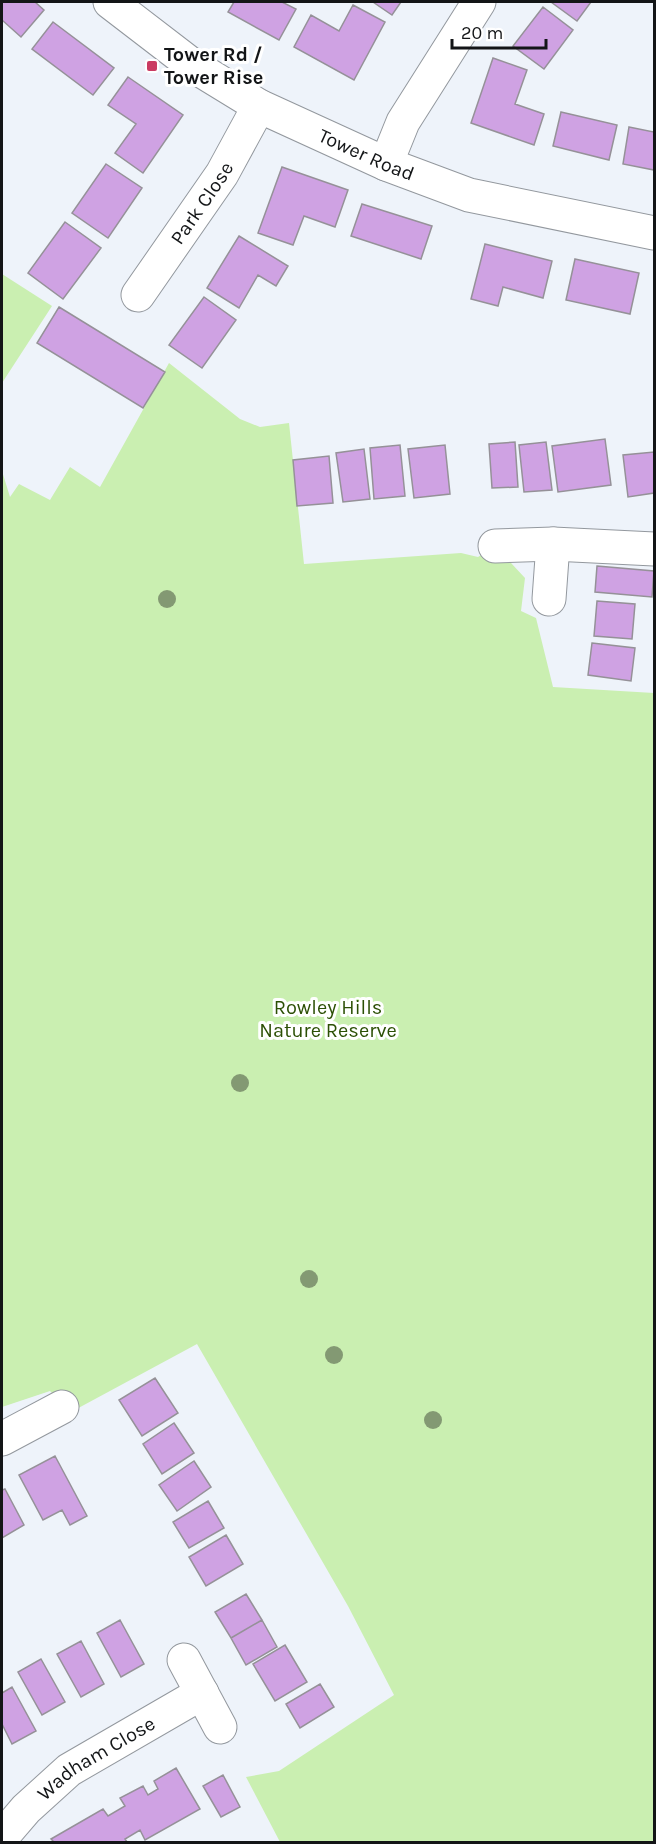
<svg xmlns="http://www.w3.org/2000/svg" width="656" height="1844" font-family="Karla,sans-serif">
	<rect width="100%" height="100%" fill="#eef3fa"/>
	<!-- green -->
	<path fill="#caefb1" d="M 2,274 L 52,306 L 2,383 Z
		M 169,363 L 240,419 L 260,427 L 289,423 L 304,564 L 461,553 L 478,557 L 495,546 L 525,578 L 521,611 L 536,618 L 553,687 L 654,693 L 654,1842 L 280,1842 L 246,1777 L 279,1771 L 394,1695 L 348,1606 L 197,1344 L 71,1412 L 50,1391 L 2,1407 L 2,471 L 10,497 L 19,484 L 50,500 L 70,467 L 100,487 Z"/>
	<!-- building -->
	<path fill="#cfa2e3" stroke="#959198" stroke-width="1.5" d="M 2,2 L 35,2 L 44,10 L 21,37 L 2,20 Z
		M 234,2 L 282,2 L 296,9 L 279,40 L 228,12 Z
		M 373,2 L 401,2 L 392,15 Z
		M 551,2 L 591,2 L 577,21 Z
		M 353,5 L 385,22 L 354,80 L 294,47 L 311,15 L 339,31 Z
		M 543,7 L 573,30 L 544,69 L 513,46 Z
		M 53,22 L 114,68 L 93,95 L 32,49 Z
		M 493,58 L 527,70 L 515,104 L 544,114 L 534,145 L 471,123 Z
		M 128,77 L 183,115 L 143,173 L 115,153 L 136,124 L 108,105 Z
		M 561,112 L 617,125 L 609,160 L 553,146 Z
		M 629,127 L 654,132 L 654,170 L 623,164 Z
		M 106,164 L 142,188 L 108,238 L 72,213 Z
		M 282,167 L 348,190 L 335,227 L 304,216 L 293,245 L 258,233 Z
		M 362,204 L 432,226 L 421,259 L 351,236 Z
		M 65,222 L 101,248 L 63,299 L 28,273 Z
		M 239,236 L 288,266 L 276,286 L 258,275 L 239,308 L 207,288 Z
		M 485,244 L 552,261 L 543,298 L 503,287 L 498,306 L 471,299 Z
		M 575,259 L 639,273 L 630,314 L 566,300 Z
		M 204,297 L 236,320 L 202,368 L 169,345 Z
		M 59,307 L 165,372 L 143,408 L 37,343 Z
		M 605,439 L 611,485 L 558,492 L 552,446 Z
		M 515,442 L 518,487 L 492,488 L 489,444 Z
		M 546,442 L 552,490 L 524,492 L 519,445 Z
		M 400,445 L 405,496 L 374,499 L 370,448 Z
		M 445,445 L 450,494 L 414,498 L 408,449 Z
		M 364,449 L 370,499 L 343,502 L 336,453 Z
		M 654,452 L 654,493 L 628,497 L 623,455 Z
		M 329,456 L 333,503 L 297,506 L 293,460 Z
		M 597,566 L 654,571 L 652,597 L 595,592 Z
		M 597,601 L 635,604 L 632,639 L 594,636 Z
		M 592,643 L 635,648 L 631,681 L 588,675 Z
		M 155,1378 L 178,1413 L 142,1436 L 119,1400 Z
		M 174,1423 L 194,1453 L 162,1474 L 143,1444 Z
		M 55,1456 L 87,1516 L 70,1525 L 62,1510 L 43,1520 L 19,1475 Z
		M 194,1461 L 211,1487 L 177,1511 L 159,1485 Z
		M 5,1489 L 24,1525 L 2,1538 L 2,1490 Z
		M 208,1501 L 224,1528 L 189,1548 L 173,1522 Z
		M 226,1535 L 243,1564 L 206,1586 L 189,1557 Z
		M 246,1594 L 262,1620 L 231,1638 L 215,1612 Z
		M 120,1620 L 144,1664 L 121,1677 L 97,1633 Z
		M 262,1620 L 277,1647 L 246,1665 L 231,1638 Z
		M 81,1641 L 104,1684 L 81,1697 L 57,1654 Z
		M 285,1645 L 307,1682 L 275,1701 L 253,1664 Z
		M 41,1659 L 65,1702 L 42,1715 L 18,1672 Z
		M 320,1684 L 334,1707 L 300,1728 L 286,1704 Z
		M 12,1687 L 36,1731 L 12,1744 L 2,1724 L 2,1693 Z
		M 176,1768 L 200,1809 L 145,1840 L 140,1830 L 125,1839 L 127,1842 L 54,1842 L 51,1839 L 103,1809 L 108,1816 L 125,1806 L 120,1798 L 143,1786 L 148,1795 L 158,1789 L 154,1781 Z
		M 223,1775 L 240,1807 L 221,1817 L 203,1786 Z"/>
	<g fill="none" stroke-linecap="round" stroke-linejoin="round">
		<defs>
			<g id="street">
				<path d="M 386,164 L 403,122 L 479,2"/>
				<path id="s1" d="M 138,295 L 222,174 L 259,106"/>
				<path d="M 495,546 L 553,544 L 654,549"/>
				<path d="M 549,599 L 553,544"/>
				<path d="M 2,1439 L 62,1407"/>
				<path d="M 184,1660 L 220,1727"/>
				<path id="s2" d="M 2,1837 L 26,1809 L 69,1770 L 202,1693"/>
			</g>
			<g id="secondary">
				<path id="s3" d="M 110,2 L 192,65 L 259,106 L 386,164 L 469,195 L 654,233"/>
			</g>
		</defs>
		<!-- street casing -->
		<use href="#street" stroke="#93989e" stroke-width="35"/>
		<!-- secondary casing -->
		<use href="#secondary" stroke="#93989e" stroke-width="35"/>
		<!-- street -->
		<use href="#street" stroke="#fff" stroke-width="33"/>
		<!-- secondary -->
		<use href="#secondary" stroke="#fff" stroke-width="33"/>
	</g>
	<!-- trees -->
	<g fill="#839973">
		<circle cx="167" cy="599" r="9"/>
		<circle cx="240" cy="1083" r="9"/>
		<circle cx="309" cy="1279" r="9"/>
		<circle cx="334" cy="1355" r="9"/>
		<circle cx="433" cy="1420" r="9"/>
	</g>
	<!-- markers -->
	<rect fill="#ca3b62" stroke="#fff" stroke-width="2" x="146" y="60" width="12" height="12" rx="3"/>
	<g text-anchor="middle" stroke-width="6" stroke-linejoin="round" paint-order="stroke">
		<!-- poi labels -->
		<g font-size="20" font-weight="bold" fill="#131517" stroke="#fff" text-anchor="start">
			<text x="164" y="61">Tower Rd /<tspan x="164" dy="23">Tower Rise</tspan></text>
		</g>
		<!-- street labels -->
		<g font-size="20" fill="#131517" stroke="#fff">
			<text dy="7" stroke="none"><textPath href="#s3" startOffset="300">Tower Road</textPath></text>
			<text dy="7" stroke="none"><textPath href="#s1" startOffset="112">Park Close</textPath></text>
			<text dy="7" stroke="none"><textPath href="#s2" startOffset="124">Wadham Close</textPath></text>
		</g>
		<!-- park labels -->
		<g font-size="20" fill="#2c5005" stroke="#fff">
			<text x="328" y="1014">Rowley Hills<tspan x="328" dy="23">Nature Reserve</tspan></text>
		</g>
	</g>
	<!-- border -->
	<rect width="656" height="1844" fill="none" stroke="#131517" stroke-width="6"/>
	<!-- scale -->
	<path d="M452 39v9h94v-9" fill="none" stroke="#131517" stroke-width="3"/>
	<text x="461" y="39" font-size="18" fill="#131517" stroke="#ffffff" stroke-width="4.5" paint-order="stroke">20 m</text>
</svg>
========================================================================
Description of the task.
State how many lines of the material contain the string "linejoin", with no other words.

Response to this exercise.
2